Unless, there is a way to offset the Vsync at hardware level. Since clientB's frame starts 2ms before the packet arrives, if we can offset or delay frame start by 4ms. Then the packet would arrive 2ms before the frame starts and would be ready to be processed by that time. Then of course next the coming Vsyncs happens at the adjusted times.

I know some of you may say 16.6666ms is not a big deal, but this is just a simple example, in my fast paced app, it can make a world of difference.

Thank you in advance.
 
First, regardless of ping times, the server (unless it has multiple connections to the internet) handles one packet at a time. A single Network Interface Card can only handle one packet. So one of them will get the response sent sooner than the other. (Turn on 2 televisions and listen to the audio - same cable, same show, out of sync. That's how digital works - one packet at a time.)

Second, human response time is around 750ms for an adult, and maybe as low as 500ms for a younger person. 17ms is nothing.

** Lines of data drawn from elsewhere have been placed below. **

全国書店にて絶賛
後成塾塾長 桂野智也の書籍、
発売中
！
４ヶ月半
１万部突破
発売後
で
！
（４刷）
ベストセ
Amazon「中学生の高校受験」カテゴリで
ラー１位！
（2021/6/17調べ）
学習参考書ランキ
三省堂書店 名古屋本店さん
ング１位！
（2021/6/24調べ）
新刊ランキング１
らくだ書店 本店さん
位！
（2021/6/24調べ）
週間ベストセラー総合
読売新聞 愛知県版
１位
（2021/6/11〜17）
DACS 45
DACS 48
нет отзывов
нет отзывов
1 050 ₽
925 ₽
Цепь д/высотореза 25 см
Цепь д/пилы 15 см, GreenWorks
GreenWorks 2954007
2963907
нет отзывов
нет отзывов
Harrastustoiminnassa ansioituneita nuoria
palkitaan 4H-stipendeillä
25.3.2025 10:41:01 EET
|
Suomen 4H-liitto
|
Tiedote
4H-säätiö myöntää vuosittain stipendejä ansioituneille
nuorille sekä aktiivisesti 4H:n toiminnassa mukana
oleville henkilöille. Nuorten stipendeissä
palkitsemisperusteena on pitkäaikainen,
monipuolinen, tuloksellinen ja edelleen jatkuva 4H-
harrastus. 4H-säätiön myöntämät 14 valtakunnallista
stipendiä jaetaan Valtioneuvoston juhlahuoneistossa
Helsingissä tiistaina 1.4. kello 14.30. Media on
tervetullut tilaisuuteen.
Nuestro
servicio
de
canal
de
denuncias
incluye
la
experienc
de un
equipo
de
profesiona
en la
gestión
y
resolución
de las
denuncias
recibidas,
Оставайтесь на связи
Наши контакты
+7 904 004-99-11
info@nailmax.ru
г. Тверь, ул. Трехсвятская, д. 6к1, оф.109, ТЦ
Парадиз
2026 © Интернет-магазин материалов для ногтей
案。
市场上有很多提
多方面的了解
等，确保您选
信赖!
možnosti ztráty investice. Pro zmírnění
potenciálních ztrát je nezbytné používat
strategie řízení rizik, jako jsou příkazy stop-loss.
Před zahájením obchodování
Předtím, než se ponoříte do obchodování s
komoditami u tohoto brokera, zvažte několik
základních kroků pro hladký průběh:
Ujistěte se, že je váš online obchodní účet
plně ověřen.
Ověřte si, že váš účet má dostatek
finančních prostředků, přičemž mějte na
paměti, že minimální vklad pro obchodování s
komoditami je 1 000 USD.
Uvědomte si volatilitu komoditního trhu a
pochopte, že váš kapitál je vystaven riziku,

If you find someone with a 17ms reaction time, put a Superman suit on him. (Visual response time is faster - about 67ms. But that's just to see - then we have to realize what is we saw, and that takes time too.

You can possibly (it depends on the chip set) detect the start of the flyback time, the time the screen isn't being "painted", but I don't think you can cause it to change. (We used to do that, back in the 70s, but that was a whole different video technology with those chips, and they were designed to be synced.)

But if you have 2 players playing each other on the same LAN, running to a local server on the LAN, there's still going to be a timing difference between when player A gets sent his "new screen packet" and when player B gets his - so having the end of that packet start the scan is still going to have them starting at different times. Put it on the real world, where ping times change (if you run pint -t and just watch the returns, you'll see that the same computer on the same cable is getting different ping times to a distant server) by more than 17ms if you have a path with 10 or so nodes (use traceroute [or tracert in Windows], it's a bit of overkill to worry about timing down to a part of a 17ms window.